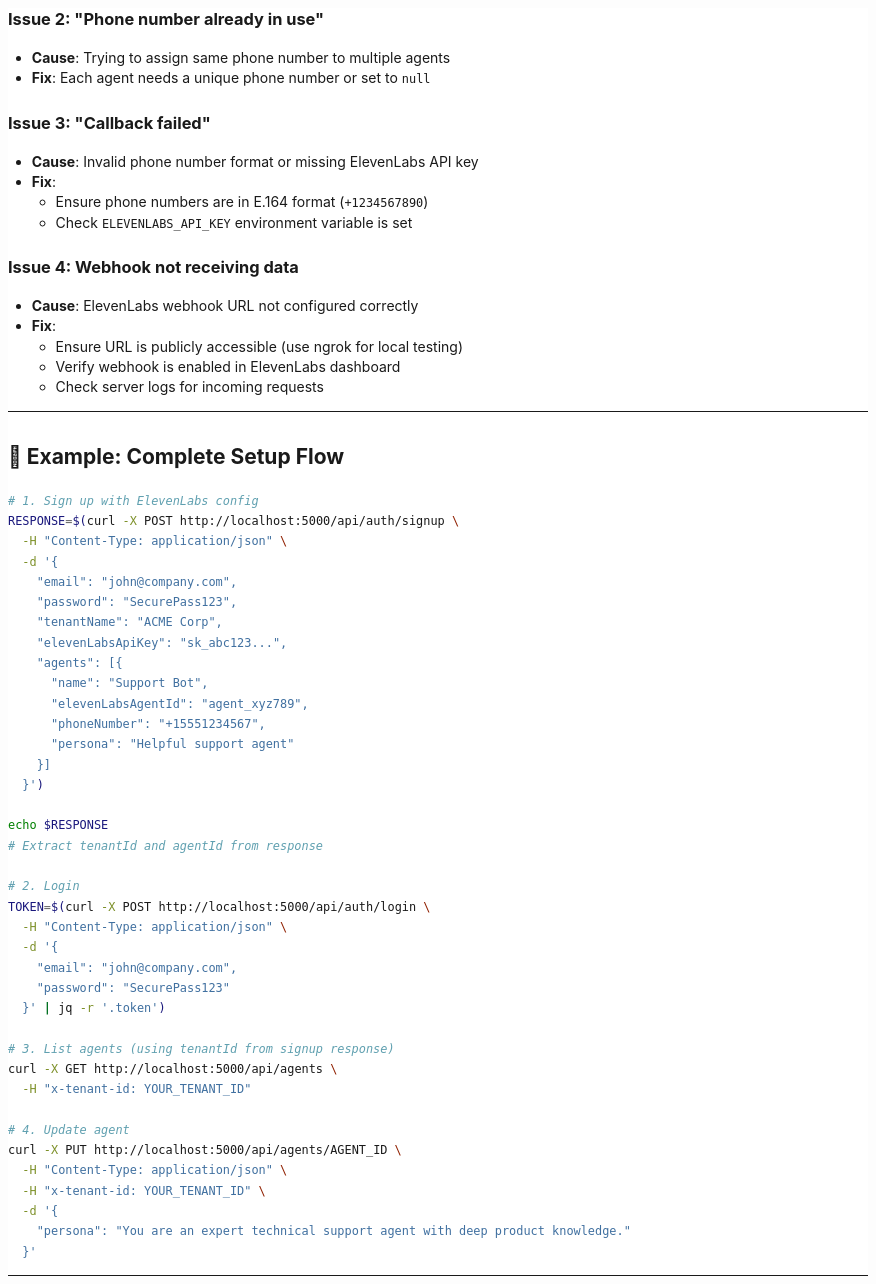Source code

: ### Issue 2: "Phone number already in use"
- **Cause**: Trying to assign same phone number to multiple agents
- **Fix**: Each agent needs a unique phone number or set to `null`

### Issue 3: "Callback failed"
- **Cause**: Invalid phone number format or missing ElevenLabs API key
- **Fix**: 
  - Ensure phone numbers are in E.164 format (`+1234567890`)
  - Check `ELEVENLABS_API_KEY` environment variable is set

### Issue 4: Webhook not receiving data
- **Cause**: ElevenLabs webhook URL not configured correctly
- **Fix**: 
  - Ensure URL is publicly accessible (use ngrok for local testing)
  - Verify webhook is enabled in ElevenLabs dashboard
  - Check server logs for incoming requests

---

## 📝 Example: Complete Setup Flow

```bash
# 1. Sign up with ElevenLabs config
RESPONSE=$(curl -X POST http://localhost:5000/api/auth/signup \
  -H "Content-Type: application/json" \
  -d '{
    "email": "john@company.com",
    "password": "SecurePass123",
    "tenantName": "ACME Corp",
    "elevenLabsApiKey": "sk_abc123...",
    "agents": [{
      "name": "Support Bot",
      "elevenLabsAgentId": "agent_xyz789",
      "phoneNumber": "+15551234567",
      "persona": "Helpful support agent"
    }]
  }')

echo $RESPONSE
# Extract tenantId and agentId from response

# 2. Login
TOKEN=$(curl -X POST http://localhost:5000/api/auth/login \
  -H "Content-Type: application/json" \
  -d '{
    "email": "john@company.com",
    "password": "SecurePass123"
  }' | jq -r '.token')

# 3. List agents (using tenantId from signup response)
curl -X GET http://localhost:5000/api/agents \
  -H "x-tenant-id: YOUR_TENANT_ID"

# 4. Update agent
curl -X PUT http://localhost:5000/api/agents/AGENT_ID \
  -H "Content-Type: application/json" \
  -H "x-tenant-id: YOUR_TENANT_ID" \
  -d '{
    "persona": "You are an expert technical support agent with deep product knowledge."
  }'
```

---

Assigned task:
State how many lines of the records above contain the word "Issue", and give only that number.

Your response:
3